Global sales of green bonds – the largest category of sustainable debt by dollar volume – hit a record $513bn last year, according to data compiled by Bloomberg.

Sales could reach fresh highs of between $900bn and $1 trillion by the end of this year and up to $5 trillion by 2025, the London-based Climate Bonds Initiative (CBI) estimates.

Borrowers around the world, nonetheless, will have to raise even more money to tackle climate change, with a recent analysis from McKinsey & Co. estimating $9.2 trillion a year annually through 2050 in investment needed to reach net zero. There’s a need to shift more capital to greener initiatives — in addition to raising new debt — to achieve the trillions of dollars needed, according to Sean Kidney, chief executive officer of the non-profit CBI.

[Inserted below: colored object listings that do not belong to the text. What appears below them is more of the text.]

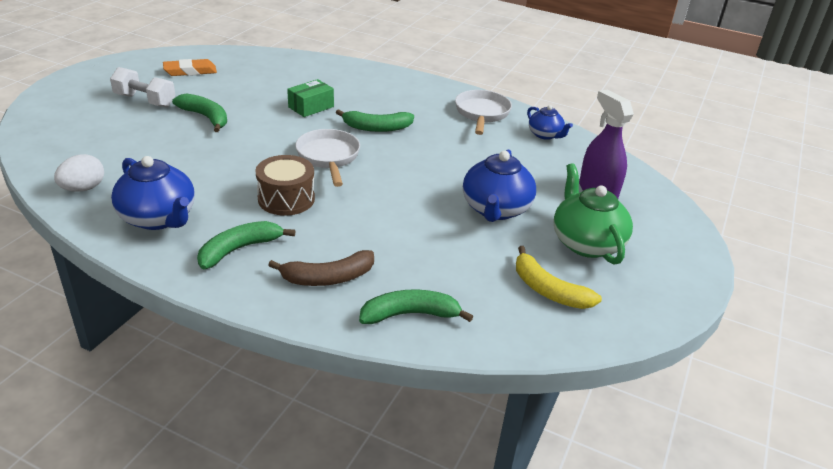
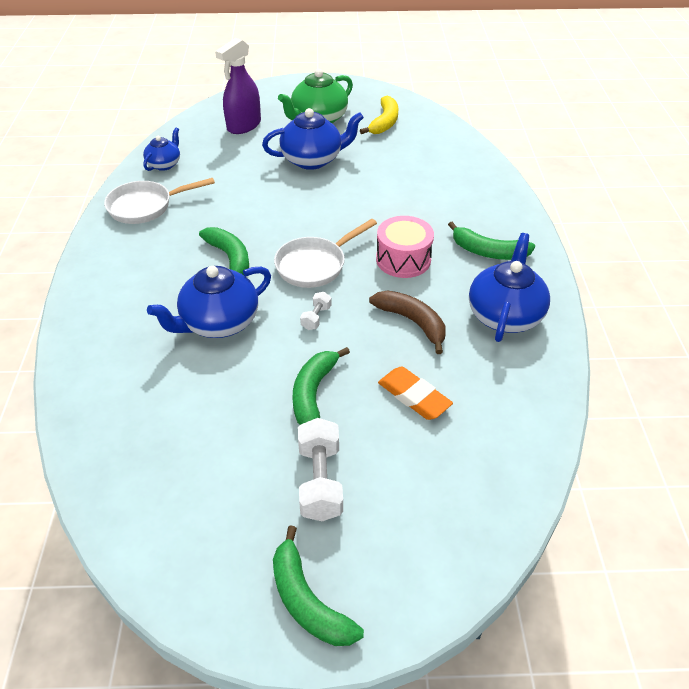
camera: 115 degrees left, 10 degrees up
white egg [54,154,104,192] -> none
orange eraser [163,59,217,76] -> orange eraser moved to [378,366,453,420]
brown drum [255,155,315,216] -> pink drum [376,216,434,278]
brown banana [268,250,374,286] -> brown banana moved to [369,290,446,354]
green box [287,79,334,117] -> blue teapot [147,266,271,338]
green banana [359,289,473,324] -> green banana moved to [273,525,364,646]
none -> white dumbbell [300,292,332,330]

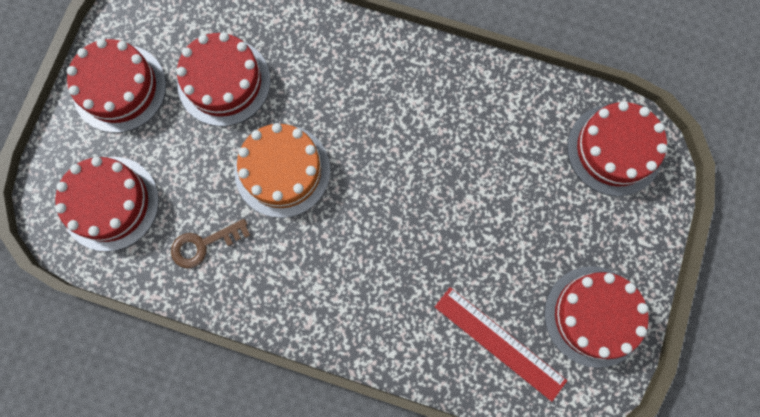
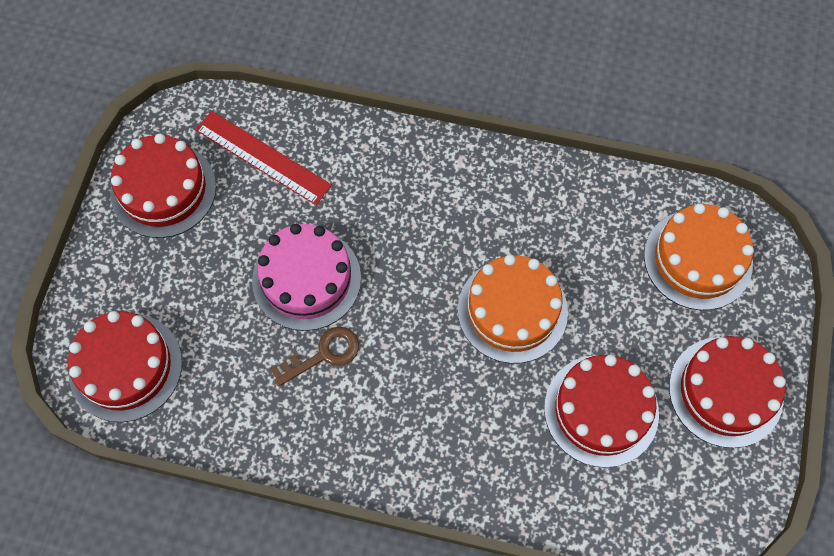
camera: 175 degrees right, 10 degrees down
red cake [55,157,159,252] -> orange cake [644,203,754,310]
brown key [171,219,250,268] -> brown key moved to [270,327,359,387]
none -> pink cake [252,224,361,331]

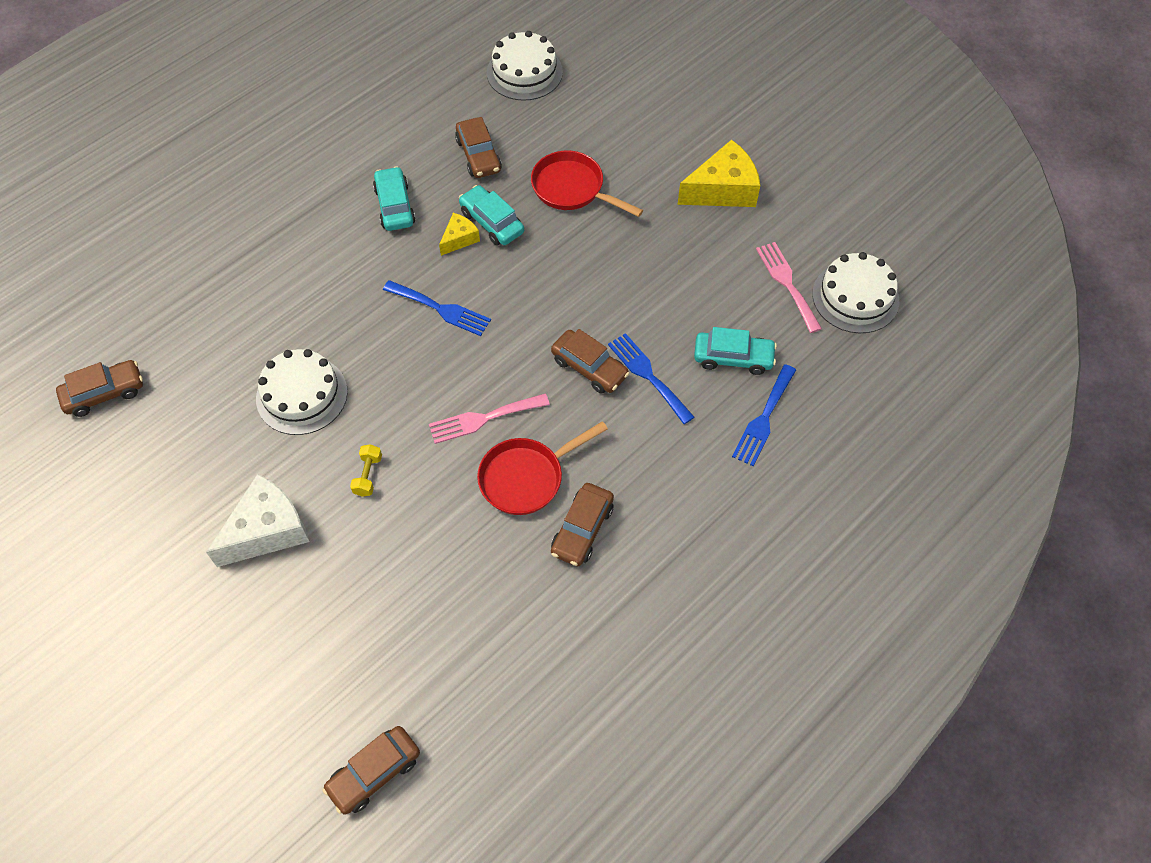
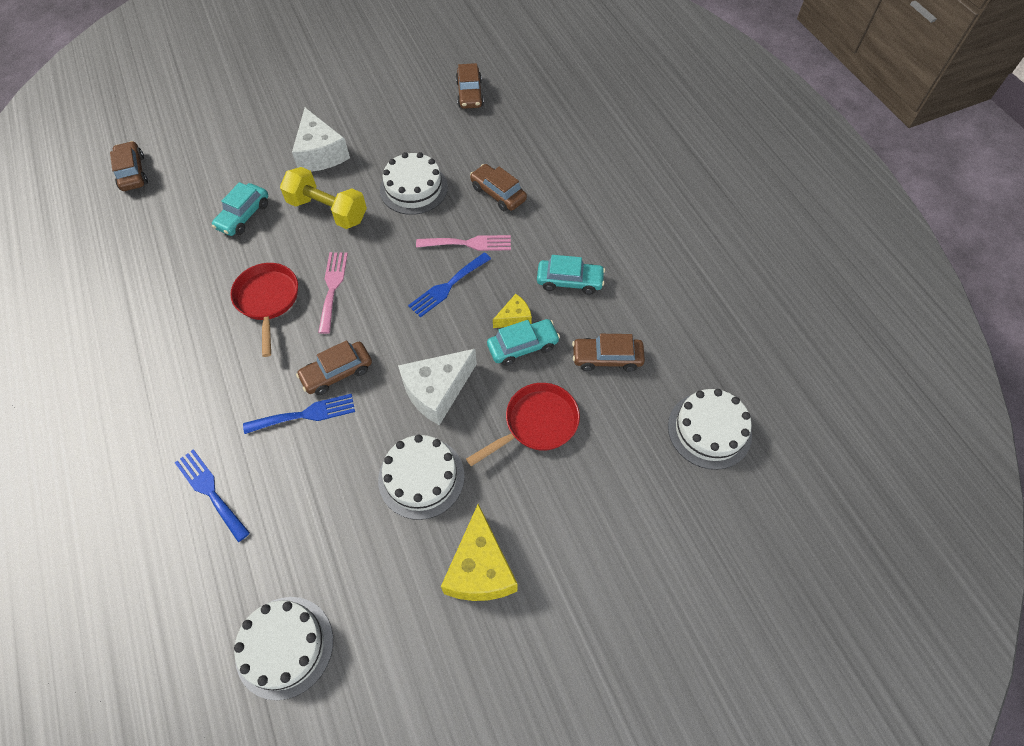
camera: 110 degrees right, 0 degrees up
yellow dumbbell [350,444,382,497] -> yellow dumbbell [280,167,367,229], size x2.21
yellow cheese [439,213,480,256] -> yellow cheese turned 90 degrees counterclockwise [493,294,532,328]
brown car [551,483,614,566] -> brown car moved to [470,164,527,212]
turquoise car [694,327,777,375] -> turquoise car moved to [212,182,268,236]
pink fork [756,242,822,333] -> pink fork moved to [416,235,511,251]
none -> white cake [378,435,465,520]
none -> white cheese [398,349,477,425]

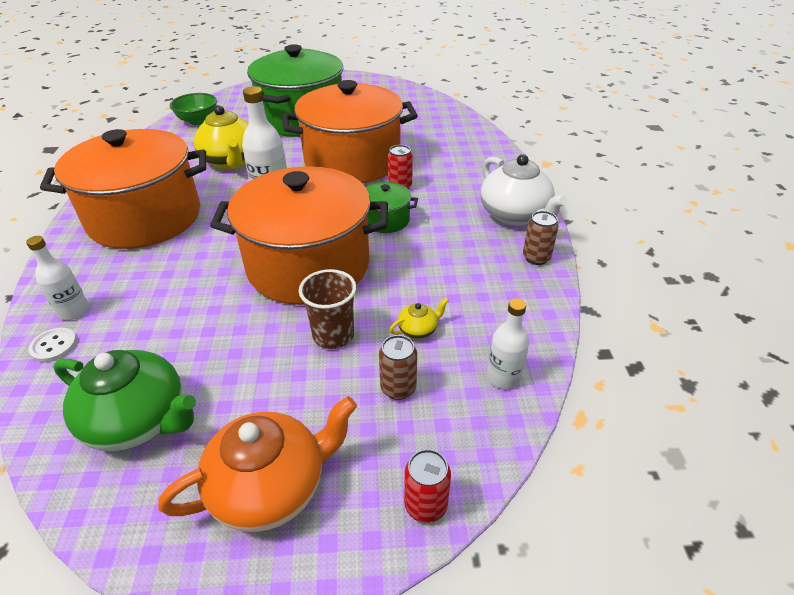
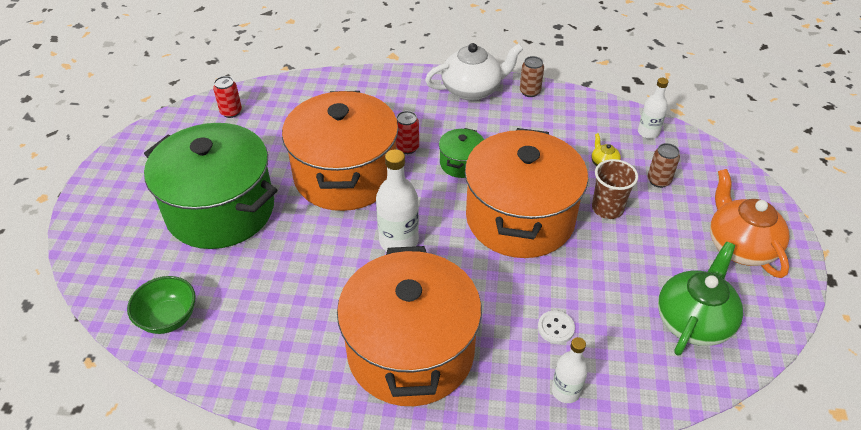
camera: 80 degrees left, 5 degrees up
white button [28,328,77,362] -> white button moved to [538,311,575,344]
yellow teapot [194,105,249,169] -> none
red can [404,449,451,523] -> red can moved to [213,76,242,118]

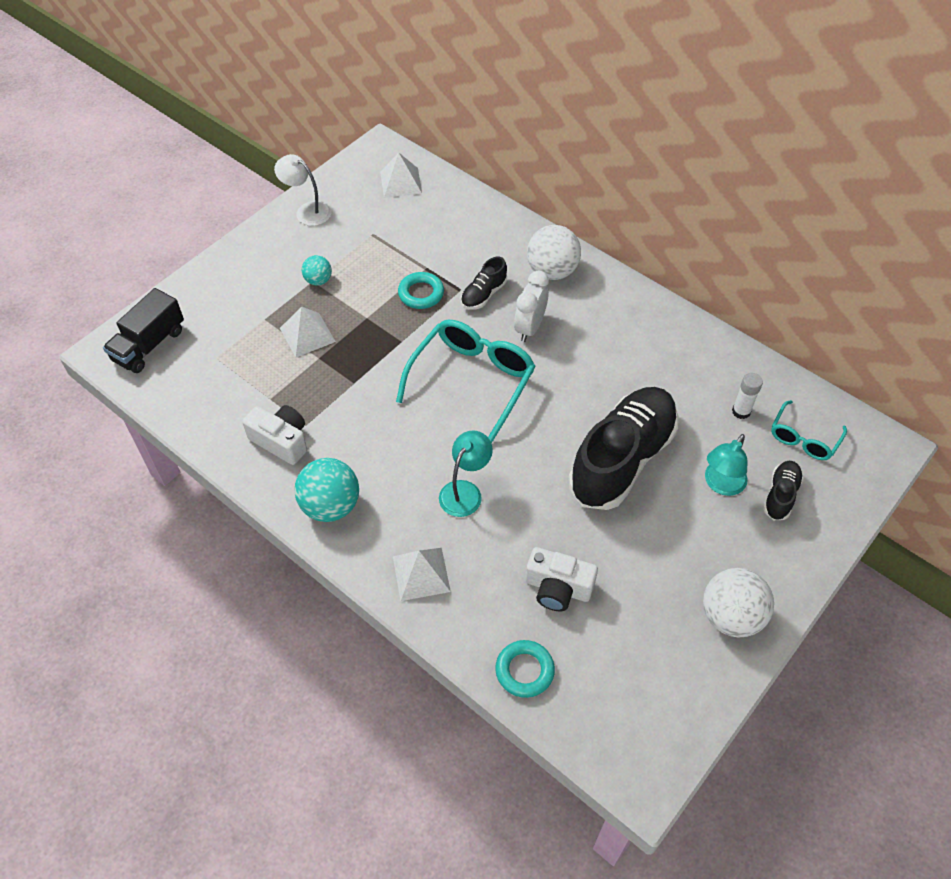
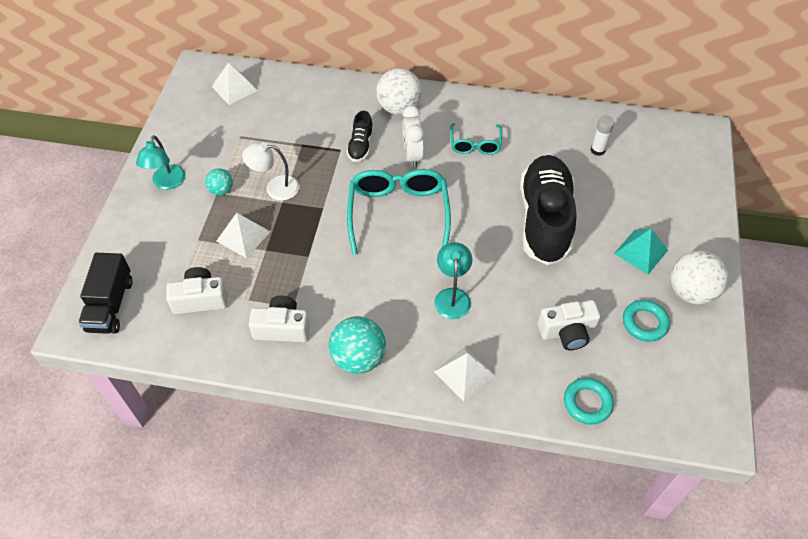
camera: 30 degrees left, 0 degrees up
white lamp [274,154,331,226] -> white lamp moved to [242,142,300,201]
turquoise ring [398,272,444,309] -> turquoise ring moved to [623,300,670,342]
turquoise lamp [705,434,748,496] -> turquoise lamp moved to [136,135,186,190]
black shoe [763,461,803,520] -> none
turquoise glasses [771,400,847,460] -> turquoise glasses moved to [450,123,502,155]
none -> white camera [166,267,227,314]
none -> turquoise pyramid [614,228,668,275]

“In the green bond market, a lot of which is financing or rethinking what we do, we need to be getting to $5 trillion a year to be making a reasonable contribution,” Kidney said in a Zoom interview on Tuesday.

Robust pipeline
The CBI’s supply projections are based on the continued acceleration of green issuance, strong investor demand that’s expected to spur more debt linked to environmental, social and governance projects – shorthanded as ESG – as well discussions with the underwriters for the bonds, Kidney said. He expects more corporations to bring new deals and the Chinese market to surge by 100 per cent this year.

BNP Paribas, one of the biggest underwriters of ESG-linked bonds, is projecting $880bn in global green bond sales this year, including $265bn from emerging markets in 2022.

Morgan Stanley is forecasting $750bn to $950bn, driven by the European Union. That would include EUR238bn equivalent from the EU’s NextGeneration Green Bond programme.

‘Gold dust’
Saudi Arabia, the world’s number one oil exporter, is readying its first-ever green bond in what is seen as a watershed moment. Qatar’s government is also eyeing the market. The US government, meanwhile, hasn’t tapped the market yet but it’s the obvious thing to do because of the price advantage that comes with the bonds, added Kidney.

Green bonds on average see more demand and perform better in the secondary market than equivalent debt without the tag. Investors also consider green bonds a lower risk compared with regular bonds and the bonds are expected to hold better in a downturn, which justifies a so-called greenium, he added.

“If you are a defensive investor, something that performs better in the secondary market and doesn’t lose its value in a downturn, that’s gold dust and that’s what we’ve got,” said Kidney.